Israel's weight in the MSCI All Country World Index dropped 33% Morgan Stanley Capital International yesterday published the constituents of its provisional index series, which serve as criteria for building investment portfolios the world wide.
Nessuah Zannex chief economist Shlomo Maoz predicts that other countries will regain lost allure when U.S. share prices rise again.
The most striking change in the All Country World Index is that the country weight of the United States increased by a huge 6.24% to 55.3%, at the expense of most of the rest of the world.
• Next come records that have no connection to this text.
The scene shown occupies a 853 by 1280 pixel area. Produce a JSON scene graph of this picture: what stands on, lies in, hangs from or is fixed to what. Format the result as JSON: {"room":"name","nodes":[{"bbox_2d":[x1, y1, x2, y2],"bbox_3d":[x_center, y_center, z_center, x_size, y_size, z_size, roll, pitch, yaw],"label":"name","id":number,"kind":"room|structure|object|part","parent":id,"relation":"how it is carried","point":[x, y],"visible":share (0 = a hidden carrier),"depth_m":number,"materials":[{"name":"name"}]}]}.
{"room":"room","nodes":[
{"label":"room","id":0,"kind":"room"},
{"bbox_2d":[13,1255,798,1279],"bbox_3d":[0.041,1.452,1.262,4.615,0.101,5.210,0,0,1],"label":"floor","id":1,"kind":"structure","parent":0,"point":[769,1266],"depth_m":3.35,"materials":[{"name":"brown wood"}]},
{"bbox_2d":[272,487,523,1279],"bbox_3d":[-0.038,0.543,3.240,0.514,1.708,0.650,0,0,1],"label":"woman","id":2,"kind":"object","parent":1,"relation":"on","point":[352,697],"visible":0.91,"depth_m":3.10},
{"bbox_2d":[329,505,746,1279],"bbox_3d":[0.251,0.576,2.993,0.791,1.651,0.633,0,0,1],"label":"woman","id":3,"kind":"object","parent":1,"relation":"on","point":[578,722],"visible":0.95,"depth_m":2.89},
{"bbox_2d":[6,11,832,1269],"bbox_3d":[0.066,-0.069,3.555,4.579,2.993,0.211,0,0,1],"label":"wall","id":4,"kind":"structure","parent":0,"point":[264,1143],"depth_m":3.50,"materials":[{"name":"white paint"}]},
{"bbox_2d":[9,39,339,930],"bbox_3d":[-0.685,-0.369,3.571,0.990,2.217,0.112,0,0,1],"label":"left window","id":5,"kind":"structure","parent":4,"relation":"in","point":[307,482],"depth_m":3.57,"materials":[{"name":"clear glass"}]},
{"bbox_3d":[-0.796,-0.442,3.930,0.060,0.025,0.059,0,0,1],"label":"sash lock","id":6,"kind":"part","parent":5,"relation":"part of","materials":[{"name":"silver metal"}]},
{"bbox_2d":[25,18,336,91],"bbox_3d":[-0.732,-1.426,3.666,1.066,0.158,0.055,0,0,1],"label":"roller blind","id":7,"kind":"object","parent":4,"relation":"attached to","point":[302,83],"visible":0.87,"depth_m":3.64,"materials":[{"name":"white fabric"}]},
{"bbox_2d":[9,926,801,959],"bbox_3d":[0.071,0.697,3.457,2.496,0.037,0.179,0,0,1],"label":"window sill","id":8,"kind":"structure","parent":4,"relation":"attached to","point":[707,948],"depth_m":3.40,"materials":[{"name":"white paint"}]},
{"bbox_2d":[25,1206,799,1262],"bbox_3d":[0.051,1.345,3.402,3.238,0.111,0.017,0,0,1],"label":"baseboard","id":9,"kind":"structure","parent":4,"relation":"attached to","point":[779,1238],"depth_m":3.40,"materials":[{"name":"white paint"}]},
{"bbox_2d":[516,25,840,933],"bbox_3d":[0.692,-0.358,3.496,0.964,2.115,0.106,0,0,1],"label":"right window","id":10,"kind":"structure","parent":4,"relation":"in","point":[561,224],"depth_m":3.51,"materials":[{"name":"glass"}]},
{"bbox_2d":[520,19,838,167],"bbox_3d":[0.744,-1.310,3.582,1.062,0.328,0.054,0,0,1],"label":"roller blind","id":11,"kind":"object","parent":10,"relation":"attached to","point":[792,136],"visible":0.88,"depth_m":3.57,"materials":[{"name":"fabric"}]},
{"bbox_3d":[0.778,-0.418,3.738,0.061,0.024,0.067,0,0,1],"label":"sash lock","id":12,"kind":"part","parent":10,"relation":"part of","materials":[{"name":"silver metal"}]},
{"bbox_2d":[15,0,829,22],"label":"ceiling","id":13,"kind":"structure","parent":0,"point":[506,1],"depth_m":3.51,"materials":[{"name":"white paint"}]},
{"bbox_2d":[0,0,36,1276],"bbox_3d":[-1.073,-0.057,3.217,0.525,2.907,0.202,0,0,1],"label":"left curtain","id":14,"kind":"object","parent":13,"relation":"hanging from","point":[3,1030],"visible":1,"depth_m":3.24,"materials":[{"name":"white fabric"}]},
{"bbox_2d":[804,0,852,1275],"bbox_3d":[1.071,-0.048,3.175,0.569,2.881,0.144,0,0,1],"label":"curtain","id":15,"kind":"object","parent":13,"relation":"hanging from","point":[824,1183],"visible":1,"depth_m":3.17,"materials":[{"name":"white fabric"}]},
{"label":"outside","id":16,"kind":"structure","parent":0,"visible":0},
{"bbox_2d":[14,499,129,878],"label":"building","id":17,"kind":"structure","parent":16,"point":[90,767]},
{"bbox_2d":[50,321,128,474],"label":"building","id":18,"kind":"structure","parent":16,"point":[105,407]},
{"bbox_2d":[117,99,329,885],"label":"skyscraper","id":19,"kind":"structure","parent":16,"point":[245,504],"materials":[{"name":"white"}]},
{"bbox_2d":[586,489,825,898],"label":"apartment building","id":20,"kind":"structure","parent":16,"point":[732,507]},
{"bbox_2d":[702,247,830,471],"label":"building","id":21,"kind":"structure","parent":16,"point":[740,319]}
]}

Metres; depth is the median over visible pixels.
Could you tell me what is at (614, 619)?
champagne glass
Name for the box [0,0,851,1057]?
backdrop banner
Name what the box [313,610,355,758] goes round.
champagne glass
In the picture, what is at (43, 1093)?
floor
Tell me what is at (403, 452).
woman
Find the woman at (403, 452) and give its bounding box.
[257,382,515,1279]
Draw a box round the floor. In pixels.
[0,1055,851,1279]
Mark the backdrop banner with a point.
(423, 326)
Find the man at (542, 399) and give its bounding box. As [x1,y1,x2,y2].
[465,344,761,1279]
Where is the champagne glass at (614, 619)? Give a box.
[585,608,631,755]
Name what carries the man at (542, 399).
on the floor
It is believed that this change alone will induce the movement of $600 billion worth of investments as portfolio managers adjust to the index.
The United Kingdom's weight also increased sharply, by 1.06%, to 10.38%.
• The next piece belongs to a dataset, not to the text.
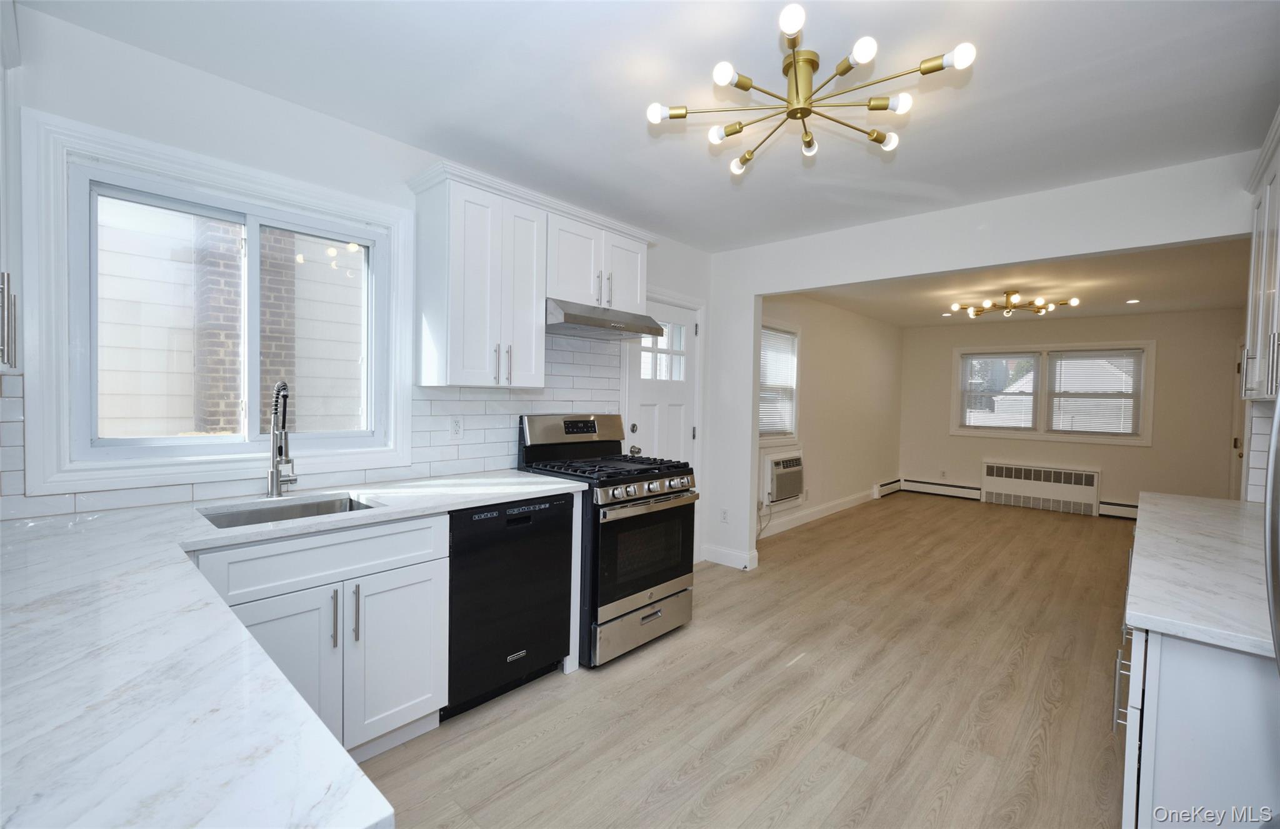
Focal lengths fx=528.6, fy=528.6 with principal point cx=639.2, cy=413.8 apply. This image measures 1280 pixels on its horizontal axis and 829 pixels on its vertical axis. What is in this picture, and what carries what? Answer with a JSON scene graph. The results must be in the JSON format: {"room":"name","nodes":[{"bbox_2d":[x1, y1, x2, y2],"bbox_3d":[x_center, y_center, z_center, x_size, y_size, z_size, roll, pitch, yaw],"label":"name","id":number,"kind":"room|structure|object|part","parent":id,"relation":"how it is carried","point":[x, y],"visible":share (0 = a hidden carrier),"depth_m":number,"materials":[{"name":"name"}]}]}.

Israel's country weight difference in percent came to 0.07%. But when the new weight of 0.16% is seen against its previous weight of 0.24%, Israel's weight in the ACWI free index dropped by 33%.
The difference is sharp, but other countries suffered worse. Russia's weight decreased by 43% to 0.08%. Turkey's dropped by about 60% to 0.05%.
Nessuah Zannex chief economic analyst Shlomo Maoz says that Israel's weight in global GDP is 0.25%. Hence its weight in the ACWI is significantly below its contribution to world GDP.
Maoz does not believe that the change will substantially depress investment in Israel, if only because many investors have already sold their holdings.
He attributes the gargantuan leap in America's country weight to the slump in share prices, which has made many more attractive. Once substantial money has been diverted to American stocks, he says, share prices will climb again, restoring the attraction to investment in other countries.